Bridget Ringdahl is passionate about animal rights and regularly frees some hens from their cramped lives in battery egg operations to retire in her Howick garden. At one year old, these hens are deemed not to be producing efficiently and are discarded – sold or culled. In Bridget’s experience they can live for many years more and do keep laying eggs besides there being no artificial inducements to do so – like hormone charged feed or bright lights to fool them into thinking it is summer. “There is no pressure to lay at the Ladies Retreat at Number 15 Miller Street” laughs Bridget, “I simply want them to be able to enjoy life as a chicken should – pecking at greenery, scratching for worms, devouring snails, stretching their wings and having dust baths.” They always seem to have no chest and neck feathers when they arrive – perhaps from sticking their heads through the wire cages – but quickly recover.
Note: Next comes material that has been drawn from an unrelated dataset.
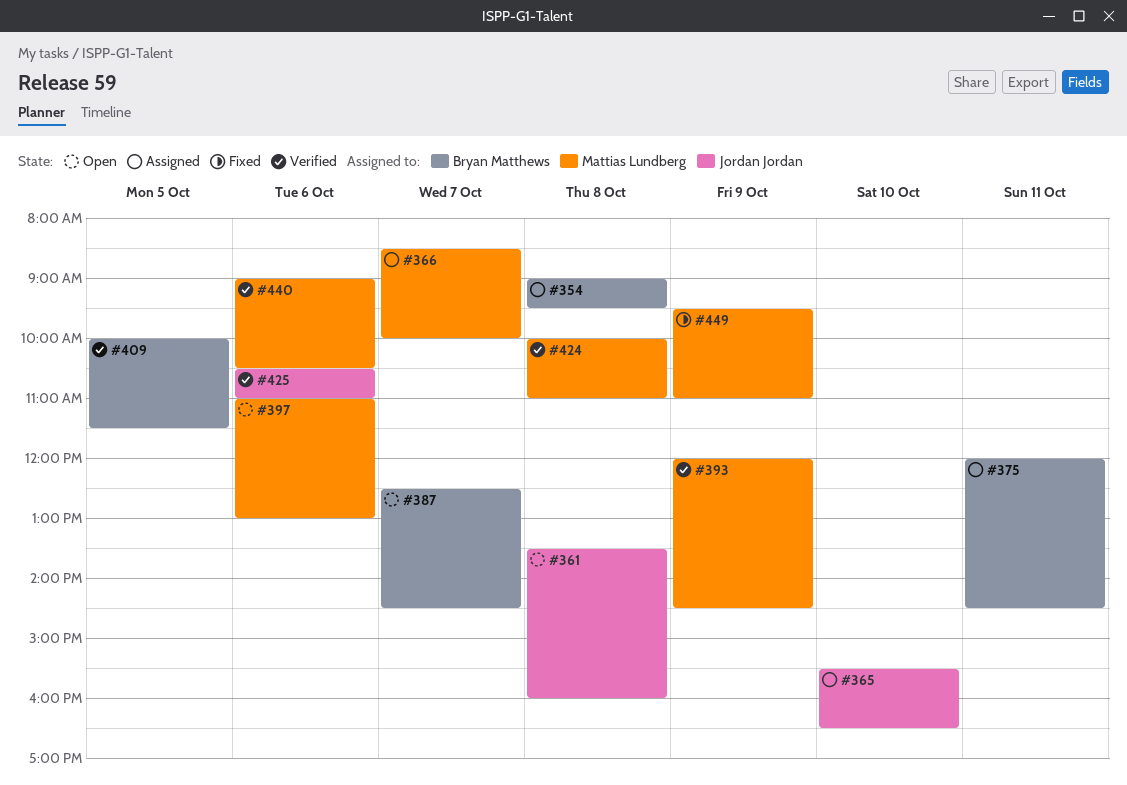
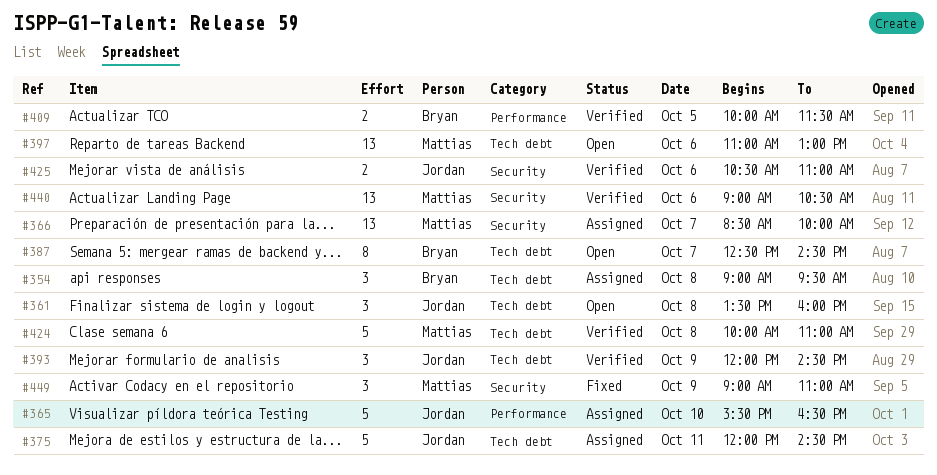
#375, owner: Bryan Matthews -> Jordan Jordan
#393, owner: Mattias Lundberg -> Jordan Jordan
#449, begins: 09:30 -> 09:00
Bridget has built them a charming cottage under the trees (chickens originate from Asian forests) and they wander happily about her garden in the afternoons after any eggs have been collected. “We get plenty of eggs for our needs and are happy to go without when necessary.” she adds.

Gill Addison too is horrified at conditions in the factory farms across the Midlands (there are 26 million chickens living like this in South Africa) and purchases a few feathered girls to join her farmyard often. “It is fascinating that they remember how to be real chickens as soon as they touch the ground, despite having spent their entire life in a cage” she says, “Scratching in the soil, sunbathing and ducking when big birds fly overhead. It is an absolute joy to watch them relish their freedom and even trying their hands at brooding.”

Bridget and Gill are part of a growing band of compassionate eaters who believe chickens are great company and have a few living in their homes and gardens. If you would rather buy eggs for breakfast, really free range eggs are available at Café Bloom, Apple Café and local farmers markets.